The city will watch the project closely to see how quickly Garrett fills the 180 apartments, he said.

Myers says this sort of upscale development is needed due to a lack of executive-style housing in Greenwood. It is exactly what young professionals, such as Cummins employees who may transfer to Greenwood or be hired on once the new office building is built, would want to live. Its proximity to the highway is a benefit too, he said.

"This is the first time we’ve done this, and it’s because of the type of dwelling that we’re willing to do a developer-backed bond," he said.

He pointed to the atmosphere — a clubhouse, resort-style pool, lounge area, dog park — and high-end finishes, such as the hardwood floors, stainless steel appliances and granite countertops the developer is promising, as reasons why he supports the abatement. Rents will range from $900 for a one-bedroom apartment, to $1,450 for a three-bedroom.

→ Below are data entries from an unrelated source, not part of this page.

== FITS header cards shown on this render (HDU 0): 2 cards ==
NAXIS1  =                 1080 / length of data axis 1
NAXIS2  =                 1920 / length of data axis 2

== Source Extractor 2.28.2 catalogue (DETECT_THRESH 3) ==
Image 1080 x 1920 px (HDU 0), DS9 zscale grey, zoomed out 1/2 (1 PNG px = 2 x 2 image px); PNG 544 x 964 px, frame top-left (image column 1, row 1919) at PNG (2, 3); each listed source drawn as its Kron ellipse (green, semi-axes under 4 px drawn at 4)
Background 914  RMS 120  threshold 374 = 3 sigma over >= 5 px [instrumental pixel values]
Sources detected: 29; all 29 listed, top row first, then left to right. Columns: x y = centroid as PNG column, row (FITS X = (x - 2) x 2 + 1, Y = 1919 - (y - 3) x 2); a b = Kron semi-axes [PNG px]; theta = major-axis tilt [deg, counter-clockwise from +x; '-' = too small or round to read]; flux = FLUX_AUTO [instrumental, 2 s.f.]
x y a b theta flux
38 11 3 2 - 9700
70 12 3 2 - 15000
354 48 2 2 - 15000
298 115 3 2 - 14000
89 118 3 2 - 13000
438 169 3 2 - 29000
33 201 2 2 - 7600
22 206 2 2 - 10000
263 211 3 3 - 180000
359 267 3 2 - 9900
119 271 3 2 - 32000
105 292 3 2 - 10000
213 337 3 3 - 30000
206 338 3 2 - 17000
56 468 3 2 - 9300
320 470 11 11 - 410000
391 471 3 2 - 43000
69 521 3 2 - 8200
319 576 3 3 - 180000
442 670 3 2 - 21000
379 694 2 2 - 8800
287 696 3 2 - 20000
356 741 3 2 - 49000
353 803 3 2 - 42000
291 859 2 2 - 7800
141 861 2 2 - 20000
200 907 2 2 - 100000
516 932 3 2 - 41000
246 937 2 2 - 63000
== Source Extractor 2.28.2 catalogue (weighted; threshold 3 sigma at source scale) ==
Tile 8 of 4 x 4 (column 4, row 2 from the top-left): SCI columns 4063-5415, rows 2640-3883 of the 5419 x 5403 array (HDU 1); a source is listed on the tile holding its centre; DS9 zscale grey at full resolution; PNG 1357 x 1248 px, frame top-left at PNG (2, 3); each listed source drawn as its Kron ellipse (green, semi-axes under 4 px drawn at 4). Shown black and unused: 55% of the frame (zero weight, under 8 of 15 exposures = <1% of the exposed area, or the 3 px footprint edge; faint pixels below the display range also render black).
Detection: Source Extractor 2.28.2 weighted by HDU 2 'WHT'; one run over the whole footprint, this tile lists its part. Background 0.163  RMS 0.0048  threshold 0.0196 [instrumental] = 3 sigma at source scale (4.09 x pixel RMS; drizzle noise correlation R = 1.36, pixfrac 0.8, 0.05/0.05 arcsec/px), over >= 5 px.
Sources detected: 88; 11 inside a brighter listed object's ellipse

The development has been compared to The Timbers, which is just minutes away, but on the Indianapolis side of County Line Road. Garrett says it wants to build higher-quality apartments, but offer competitive rates, which is why they’re seeking a tax break.

But it may be the first time it’s been done in the state.

In 2015, Carmel offered a similar incentive to a developer, to use its own property taxes to pay off a $5.9 million bond used for infrastructure improvements needed on a $60 million mixed-use development.

And just this month, the Indianapolis City-County Council approved similar developer-backed bonds for two separate downtown real-estate projects. One of them includes plans for 76 apartments, but also retail space and a parking garage. The other will serve as an office building, with retail space as well. Again, the bonds will be repaid through property taxes generated by the projects.

For the most part, this type of incentive has only been used on mixed-use developments and hotels.

When asked what examples the city had looked at when it decided to hire a financial adviser to prepare this incentive package, Myers listed several hotel projects.

"I can’t answer that," Myers said when asked if he knew of any examples of residential developments — multi-family or otherwise — that used a developer-backed bond and site-specific TIF incentive.

"Somebody’s got to be a pioneer," he said. "This is the exact same as the (Greenwood) Aquatics Center. People said if we built it, we’d lose money. But since we’ve developed it, we’ve never been in the red.

So somebody’s got to take a leap of faith, and I fully believe that this will work out in our favor."